PALERMO – “Dopo otto mesi di gestione, nonostante le nostre ripetute richieste nessun piano industriale, nessun progetto imprenditoriale è stato formulato dall’amministrazione di Amap, piano richiesto anche dal consiglio comunale. I lavoratori sono preoccupati e chiedono a gran voce che venga rimosso l’attuale CdA e nominato un amministratore che sia in grado di operare in modo trasparente , corretto e scevro da condizionamenti”. A sollecitarlo in una lettera inviata oggi al comune di Palermo e alla Corte dei Conti, è la Femca Cisl Palermo Trapani a firma del suo segretario Giovanni Musso. “Senza un piano industriale nessun comune della provincia ha potuto verificare l’impegno di Amap nello svolgimento del servizio, cosi da poter decidere di affidare alla stessa società il servizio per la prevista durata trentennale”. Musso cita il caso “del comune di Bagheria, che, come dichiarato dallo stesso Presidente Amap, è stata la conseguenza delle inadempienze dell’azienda nello svolgimento del servizio”. La Femca elenca i nodi che hanno portato a chiedere una svolta “i lavoratori continuano a utilizzare strutture logistiche e sanitarie in condizioni pessime, ma soprattutto lamentano la gestione arbitraria delle mansioni attribuite al personale, dei trasferimenti, dello straordinario, delle reperibilità”. “Il servizio viene svolto in maniera frammentaria ed emergono moltissime inadempienze e inefficienze. La riduzione dell’orario di lavoro (part time) del personale, la mancanza di adeguati strumenti (come adeguate postazioni di lavoro nelle sedi decentrate, insufficienti o inesistenti attrezzature di lavoro) ha procurato notevoli disservizi che hanno sfavorito l’integrazione tra Amap e Aps”. E ancora: “Non è funzionante il servizio di lettura dei consumi che, con una recente delibera, si sta affidando ad una ditta esterna; sono stati eseguiti pochissimi nuovi allacci e i contatori vengono acquistati in numero esiguo e insufficiente”. Il segretario della Femca Cisl conclude: “Tutto avviene in un momento in cui la situazione emergenziale richiederebbe una maggiore attenzione anche sui rapporti con i sindaci che dovrebbero aderire al progetto Amap-Gestore unico, chiediamo una svolta, una maggiore capacità nel portare avanti la missione dell’Azienda, che finora gli attuali amministratori della società non sono stati in grado di dimostrare” .
LA REPLICA DI AMAP
“Il piano industriale Amap, più i comuni che aderiranno, è in itinere e sarà perfezionato quando i Comuni entreranno a fare parte della compagine Amap, quindi dopo il 31 gennaio – dice il presidente Maria Prestigiacomo – L’impegno di Amap è stato costante in tutti i comuni e ad oggi sono già molti i comuni che hanno aderito con affidamento trentennale, altri hanno consiglio in settimana.

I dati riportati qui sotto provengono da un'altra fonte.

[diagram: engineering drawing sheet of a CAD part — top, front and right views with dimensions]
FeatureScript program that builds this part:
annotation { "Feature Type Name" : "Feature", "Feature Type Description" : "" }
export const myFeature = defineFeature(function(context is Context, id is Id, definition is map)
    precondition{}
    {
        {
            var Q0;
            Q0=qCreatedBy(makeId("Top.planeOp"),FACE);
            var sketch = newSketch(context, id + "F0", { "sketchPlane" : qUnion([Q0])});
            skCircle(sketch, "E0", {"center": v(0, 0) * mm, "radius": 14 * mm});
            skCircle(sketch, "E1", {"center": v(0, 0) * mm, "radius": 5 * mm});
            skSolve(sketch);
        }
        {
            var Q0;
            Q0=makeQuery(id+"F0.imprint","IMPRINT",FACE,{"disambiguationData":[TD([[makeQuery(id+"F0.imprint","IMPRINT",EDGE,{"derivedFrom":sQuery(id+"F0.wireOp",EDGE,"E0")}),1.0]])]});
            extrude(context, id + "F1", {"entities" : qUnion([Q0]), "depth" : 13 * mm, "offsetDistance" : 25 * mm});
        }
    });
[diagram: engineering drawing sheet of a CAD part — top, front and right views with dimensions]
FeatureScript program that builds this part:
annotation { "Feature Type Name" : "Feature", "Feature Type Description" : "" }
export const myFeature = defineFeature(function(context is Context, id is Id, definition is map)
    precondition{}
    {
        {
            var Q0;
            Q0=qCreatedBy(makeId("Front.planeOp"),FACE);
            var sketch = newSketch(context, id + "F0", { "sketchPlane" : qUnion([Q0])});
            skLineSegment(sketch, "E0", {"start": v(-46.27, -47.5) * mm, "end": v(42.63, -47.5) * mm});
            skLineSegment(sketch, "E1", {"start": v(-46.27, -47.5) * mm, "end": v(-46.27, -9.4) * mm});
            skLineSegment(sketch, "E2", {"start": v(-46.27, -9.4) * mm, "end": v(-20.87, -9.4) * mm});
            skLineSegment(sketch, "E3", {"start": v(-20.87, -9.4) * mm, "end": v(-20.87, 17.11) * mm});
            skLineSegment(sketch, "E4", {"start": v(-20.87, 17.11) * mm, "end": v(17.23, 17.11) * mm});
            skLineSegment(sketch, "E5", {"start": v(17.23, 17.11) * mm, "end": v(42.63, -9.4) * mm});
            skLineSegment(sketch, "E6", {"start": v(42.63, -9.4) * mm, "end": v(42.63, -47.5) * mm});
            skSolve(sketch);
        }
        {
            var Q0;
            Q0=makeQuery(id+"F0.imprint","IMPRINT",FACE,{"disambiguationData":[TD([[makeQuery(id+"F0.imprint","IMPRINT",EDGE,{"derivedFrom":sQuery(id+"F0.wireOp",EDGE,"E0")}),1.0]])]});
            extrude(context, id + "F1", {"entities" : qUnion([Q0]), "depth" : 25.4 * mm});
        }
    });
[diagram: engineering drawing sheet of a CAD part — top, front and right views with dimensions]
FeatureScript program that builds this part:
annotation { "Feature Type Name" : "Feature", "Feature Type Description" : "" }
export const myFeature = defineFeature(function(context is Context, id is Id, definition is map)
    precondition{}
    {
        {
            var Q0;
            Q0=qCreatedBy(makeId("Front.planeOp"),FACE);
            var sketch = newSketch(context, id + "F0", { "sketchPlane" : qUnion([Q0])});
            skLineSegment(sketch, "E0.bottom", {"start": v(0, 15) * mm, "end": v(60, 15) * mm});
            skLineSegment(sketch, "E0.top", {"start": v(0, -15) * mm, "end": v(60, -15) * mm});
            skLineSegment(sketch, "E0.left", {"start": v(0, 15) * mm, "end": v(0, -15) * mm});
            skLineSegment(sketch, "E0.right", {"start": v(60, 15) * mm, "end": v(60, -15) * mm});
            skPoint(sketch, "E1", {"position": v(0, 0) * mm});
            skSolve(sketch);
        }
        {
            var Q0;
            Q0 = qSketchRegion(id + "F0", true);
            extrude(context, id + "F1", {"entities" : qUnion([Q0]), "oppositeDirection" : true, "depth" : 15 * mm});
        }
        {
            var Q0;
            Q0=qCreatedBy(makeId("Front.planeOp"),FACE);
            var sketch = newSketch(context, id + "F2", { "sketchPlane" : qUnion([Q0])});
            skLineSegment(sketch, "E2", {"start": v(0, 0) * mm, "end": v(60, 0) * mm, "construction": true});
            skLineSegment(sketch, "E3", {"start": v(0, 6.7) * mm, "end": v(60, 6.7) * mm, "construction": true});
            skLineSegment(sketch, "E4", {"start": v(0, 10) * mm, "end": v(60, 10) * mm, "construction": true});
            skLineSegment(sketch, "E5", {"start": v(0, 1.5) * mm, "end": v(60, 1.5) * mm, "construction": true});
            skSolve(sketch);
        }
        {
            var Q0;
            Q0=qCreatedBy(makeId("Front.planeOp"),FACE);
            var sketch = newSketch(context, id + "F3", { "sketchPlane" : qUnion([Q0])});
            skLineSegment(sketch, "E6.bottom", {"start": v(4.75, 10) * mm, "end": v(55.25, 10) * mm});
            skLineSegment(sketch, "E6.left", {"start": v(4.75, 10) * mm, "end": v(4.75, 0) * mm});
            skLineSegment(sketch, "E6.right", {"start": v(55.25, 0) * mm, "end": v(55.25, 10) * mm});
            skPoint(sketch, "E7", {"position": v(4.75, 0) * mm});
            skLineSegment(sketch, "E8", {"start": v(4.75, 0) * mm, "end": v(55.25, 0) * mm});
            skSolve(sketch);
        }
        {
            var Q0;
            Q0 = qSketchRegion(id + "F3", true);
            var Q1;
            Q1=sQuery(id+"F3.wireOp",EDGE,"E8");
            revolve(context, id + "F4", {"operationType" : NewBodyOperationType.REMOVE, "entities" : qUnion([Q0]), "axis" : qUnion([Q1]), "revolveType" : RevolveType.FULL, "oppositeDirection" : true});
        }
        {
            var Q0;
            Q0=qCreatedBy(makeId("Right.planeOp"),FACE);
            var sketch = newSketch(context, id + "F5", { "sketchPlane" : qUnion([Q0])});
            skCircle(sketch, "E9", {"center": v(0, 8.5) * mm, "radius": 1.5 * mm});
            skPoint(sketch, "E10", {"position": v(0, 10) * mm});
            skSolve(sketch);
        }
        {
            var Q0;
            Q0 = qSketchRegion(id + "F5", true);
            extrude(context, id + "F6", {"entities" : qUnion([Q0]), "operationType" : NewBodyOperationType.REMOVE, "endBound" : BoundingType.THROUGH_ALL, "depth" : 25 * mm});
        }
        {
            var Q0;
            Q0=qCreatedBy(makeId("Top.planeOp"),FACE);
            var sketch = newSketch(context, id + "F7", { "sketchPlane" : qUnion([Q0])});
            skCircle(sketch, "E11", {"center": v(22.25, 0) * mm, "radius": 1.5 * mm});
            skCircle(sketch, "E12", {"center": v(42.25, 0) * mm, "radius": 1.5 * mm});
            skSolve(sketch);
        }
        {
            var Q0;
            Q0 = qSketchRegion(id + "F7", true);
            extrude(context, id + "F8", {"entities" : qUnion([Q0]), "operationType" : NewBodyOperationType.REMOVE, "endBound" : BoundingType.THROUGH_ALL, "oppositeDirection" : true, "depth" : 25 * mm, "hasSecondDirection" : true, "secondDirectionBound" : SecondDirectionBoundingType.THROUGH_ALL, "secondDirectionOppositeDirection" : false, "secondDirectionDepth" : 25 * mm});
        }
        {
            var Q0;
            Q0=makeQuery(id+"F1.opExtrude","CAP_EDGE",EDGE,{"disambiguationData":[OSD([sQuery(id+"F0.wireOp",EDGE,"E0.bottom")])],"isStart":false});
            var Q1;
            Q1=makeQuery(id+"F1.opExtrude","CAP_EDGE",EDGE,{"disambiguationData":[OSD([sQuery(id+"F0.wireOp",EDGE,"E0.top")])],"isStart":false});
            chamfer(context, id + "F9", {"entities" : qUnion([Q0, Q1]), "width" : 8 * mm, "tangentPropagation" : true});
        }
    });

Il comune di Bagheria è uscito non per disimpegno di Amap, ma per volontà politica del sindaco. La riduzione dell’orario di lavoro è stato motivo di contrattazione sindacale e anche la Cisl ha sottoscritto il contratto di riduzione del lavoro, dovuto al fatto che i Comuni ex Aps erano 52 e noi ci siamo trovati a gestire 38 Comuni. Il servizio è svolto in maniera corretta, infatti i comuni hanno espresso apprezzamento per il cambio della qualità dei servizi avvenuto in questi mesi. La lettura dei contatori è stata affidata all’esterno perche dall’analisi dei costi e benefici è risultato più favorevole e meno oneroso per l’azienda. Si ricorda alla Cisl che in questo momento Amap sta gestendo in fase provvisoria ed emergenziale, ma nonostante questo i contatori nuovi sono stati acquistati e montatati. Riteniamo gli attacchi della Cisl pretestuosi e immotivati: evidentemente questo sindacato, abituato nel passato a tessere le tele all’interno dell’azienda, non avrà ottenuto quanto chiedeva perche il consiglio di Amministrazione di Amap ha un solo interesse, ossia portare avanti l’Azienda e di conseguenza non si lascia ricattare da nessun sindacato”.